Poison Free Pledge

Please note for folks who are interested in lawns signs that our colleagues at Friends of Menotomy Rocks Park offer those signs (while these are free, they do ask if possible for donations to defray the cost). You are also welcome to use the design below and have order/purchase your own sign (see sign bottom left):

The poison free pledge is a commitment to live poison free to help keep owls and other wild animals safe.

These businesses and organizations have signed the Poison Free Pledge:

The pledge:

I pledge to only use nontoxic forms of rodent control, and to do my best to remove all attractants such as outdoor food, water, and other things that may be causing rodents to proliferate in a way that humans become irritated by their presence.

For more information, email arlingtonpoisonfreepledge@gmail.com.

Why Sign the Poison Free Pledge?

Rat poisons—also called rodenticides—are one of the leading contributors of death to owls in the wild. While people who use poison to kill rodents are often unaware of the danger to other animals, the effects are nonetheless catastrophic. After a rodent eats poison bait, they often become sluggish and are easy prey. Owls—and many other types of predators—rely on rodents for food but when they eat these poisoned rats and mice, they become sick or die themselves.

One Massachusetts study conducted by Tufts Wildlife Clinic found that anti-coagulant rodenticides were discovered in 96% of the birds of prey tested, with 99% of them testing positive for brodifacoum, the most lethal of this class of poisons. Another 2020 study (also by Tufts Wildlife Clinic) found 100% of the red-tailed hawks they studied had been exposed to SGARs.

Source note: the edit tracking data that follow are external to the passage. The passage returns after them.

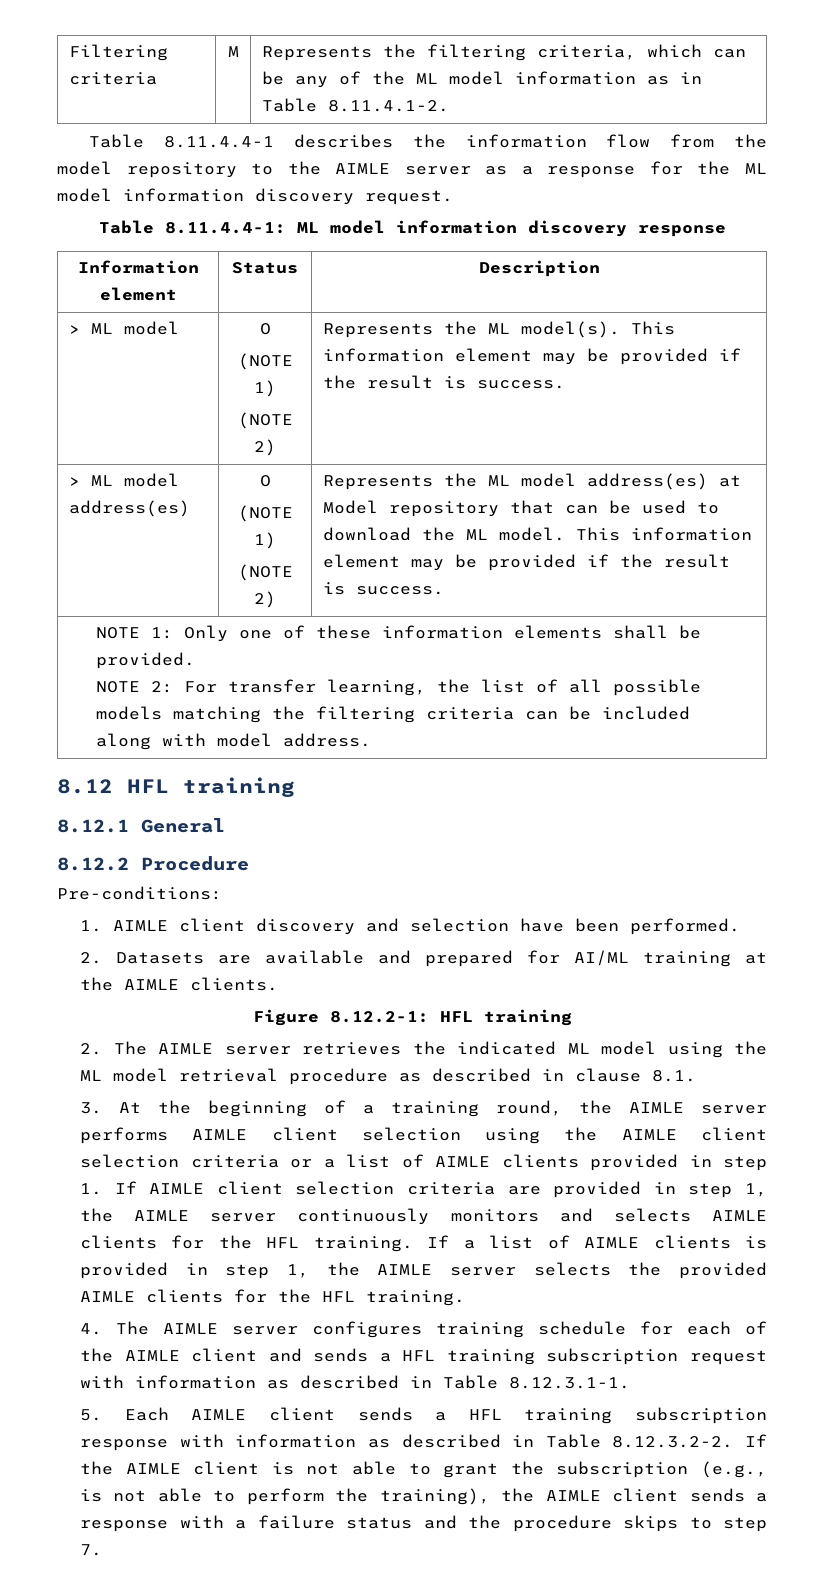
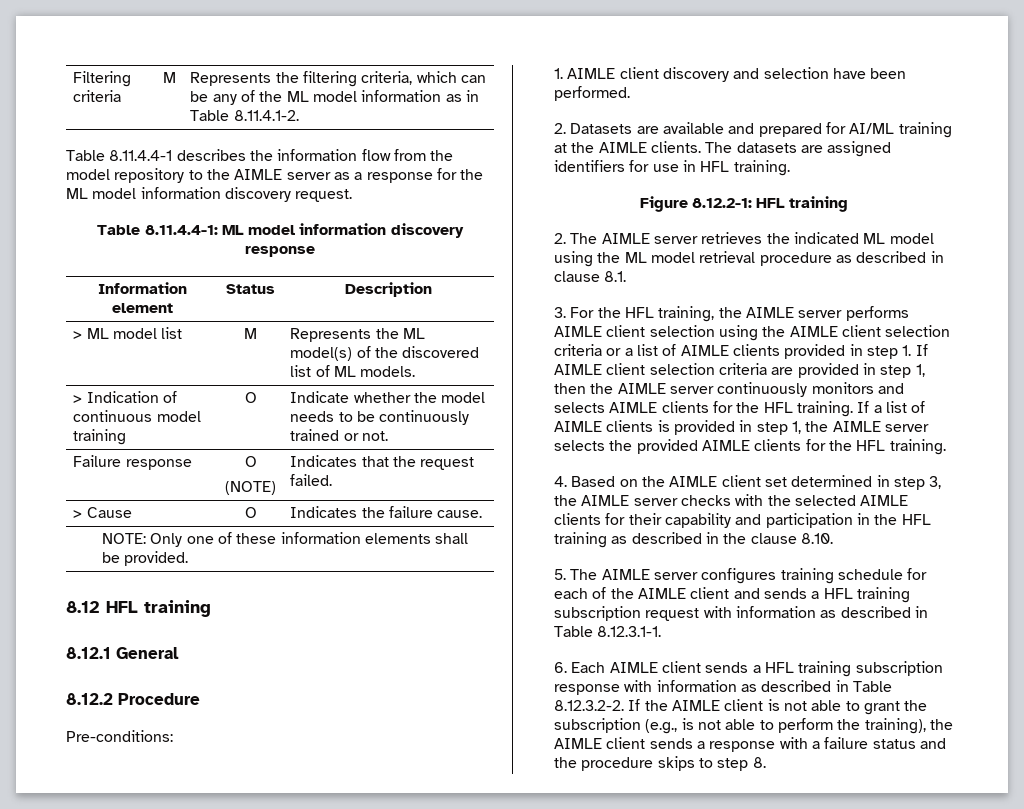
[259,323,271,335] [237,353,293,370] [254,380,276,397] [237,412,293,429] [254,439,276,456] [322,321,675,338] [322,348,741,365] [322,375,565,389] [68,473,179,487] [68,500,190,517] [259,475,271,487] [237,505,293,522] [254,532,276,549] [237,564,293,581] [254,591,276,608] [322,473,741,490] [322,500,719,517] [322,527,752,541] [322,554,730,571] [322,582,444,595] [96,627,174,639] | O // (NOTE 1) // (NOTE 2) | Represents the ML model(s). This information element may be provided if the result is success. // > ML model address(es) | O // (NOTE 1) // (NOTE 2) | Represents the ML model address(es) at Model repository that can be used to download the ML model. This information element may be provided if the result is success. // NOTE 1: -> [161,327,183,339] [244,328,257,339] [290,328,425,342] [290,346,480,361] [290,365,416,377] [73,391,177,403] [73,410,201,422] [73,429,127,445] [244,392,257,403] [290,391,486,403] [290,410,470,425] [290,429,388,441] [73,455,192,470] [244,456,257,467] [225,481,276,495] [290,455,475,470] [290,474,333,486] [73,507,132,518] [244,507,257,518] [290,506,483,518] [102,533,147,544] list | M | Represents the ML model(s) of the discovered list of ML models. // > Indication of continuous model training | O | Indicate whether the model needs to be continuously trained or not. // Failure response | O // (NOTE) | Indicates that the request failed. // > Cause | O | Indicates the failure cause. // NOTE:
[96,679,702,696] [96,706,691,723] [96,733,372,750] // NOTE 2: For transfer learning, the list of all possible models matching the filtering criteria can be included along with model address. -> (189, 558) none
(279, 984) none -> [705,141,892,157] [554,160,790,176] The datasets are assigned identifiers for use in HFL training.
[119,1100,563,1117] At the beginning of a training round, -> [570,306,715,322] For the HFL training,
(767, 1190) none -> [554,383,587,394] then
(103, 1329) none -> [571,475,942,490] [554,494,909,506] [554,513,931,528] [554,532,833,548] [554,569,567,580] Based on the AIMLE client set determined in step 3, the AIMLE server checks with the selected AIMLE clients for their capability and participation in the HFL training as described in the clause 8.10. // 5.
[80,1409,103,1421] 5. -> [554,662,568,673] 6.
[80,1544,103,1556] 7. -> [752,757,766,768] 8.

A comprehensive study done by WildCare showed that 76 percent of animals tested showed exposure to rodenticides! While our efforts to get the most harmful types of rat poisons removed from shelves are already underway, one of the best things that you as a consumer can do is to simply not support the companies that make these poisons. By voting with your wallet, you remove the incentive for companies to keep producing poisons year after year. 

What Else Can You Do?

The best way to control populations of rodents is to remove what is attracting them. If you see a rat in your yard once in a while, a little tolerance goes a long way. Removing their food sources (fruit trees, open garbage, wood piles, etc) is the best way to naturally reduce their presence without using poison, or even needing to resort to lethal methods. Since rats and mice have a relatively short natural life span, simply removing what is causing them to proliferate is a winning strategy and has the smallest environmental footprint. For more information, see this page on nontoxic rodent control.

This was a young rat that was dying of rodenticide poisoning on Massachusetts Avenue in the Capitol Square business district (trigger warning: contains sensitive content): 

It was the middle of the day with heavy foot traffic. Poisoned rats like this are more likely to come close to humans and make easy prey for young birds of prey and other wildlife just learning to hunt or parent wildlife with young in the nest or den. Poisoned rats are also significantly more likely to contain and T spread diseases like E.coli and leptospirosis, according to the latest research (Urban rat exposure to anticoagulant rodenticides and zoonotic infection risk).